There are times you listen to Verdi’s Requiem and everything after the ‘Dies Irae’ can seem like a slow descent into anti-climax. Sinopoli was never one to do this - even in the couple of recordings we have of his which he made outside his Dresden concert - and Thielemann doesn’t either. There is a change in the pace of the work, though it’s possibly even harder to keep a good performance on track. I can’t really fault the way in which Thielemann balances the orchestra and double chorus through the ‘Sanctus’ - the sense of divisi has remarkable clarity. You get this, too, in the ‘Agnus Dei’ where Prudenskaja and Stoyanova are in such perfect harmony with the chorus - the orchestra just weighty and rich enough so it wraps like a shroud around the voices. If many conductors see the ‘Libera me’ as a climax to the Requiem, Thielemann views it as a true coda - not the actual end of it, but the complete summation of everything that has come before it. If you listen to the power - and reverence - behind Thielemann’s ‘Libera me’, in the closing bars you could be listening to the final pages of Bruckner’s Fifth or Eighth Symphonies. This is, in part, what makes this Verdi Requiem rather special and unique.

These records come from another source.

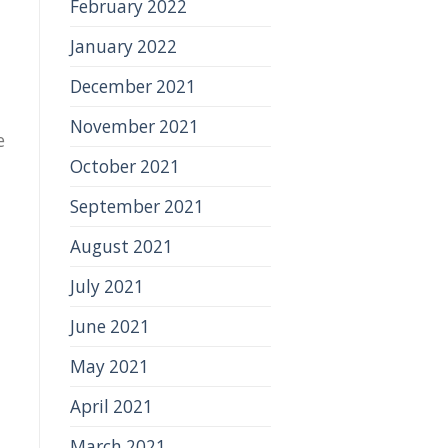
February 2022
January 2022
December 2021
November 2021
e
October 2021
September 2021
August 2021
July 2021
June 2021
May 2021
April 2021
March 2021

I think this is one of those performances which can stand alongside some of the great recordings of the past - de Sabata, Cantelli, Giulini - and, perhaps, Sinopoli in Dresden, too. It’s beautifully sung, conducted and recorded - I’m not sure you could ask for much more.

Marc Bridle

Verdi: Requiem

Krassimira Stoyanova (soprano), Marina Prudenskaja (mezzo), Charles Castronovo (tenor), Georg Zeppenfeld (bass), Christian Thielemann (conductor), Staatskapelle Dresden, Dresden State Opera Chorus.

Recorded 13th February 2014 at Semperoper, Dresden.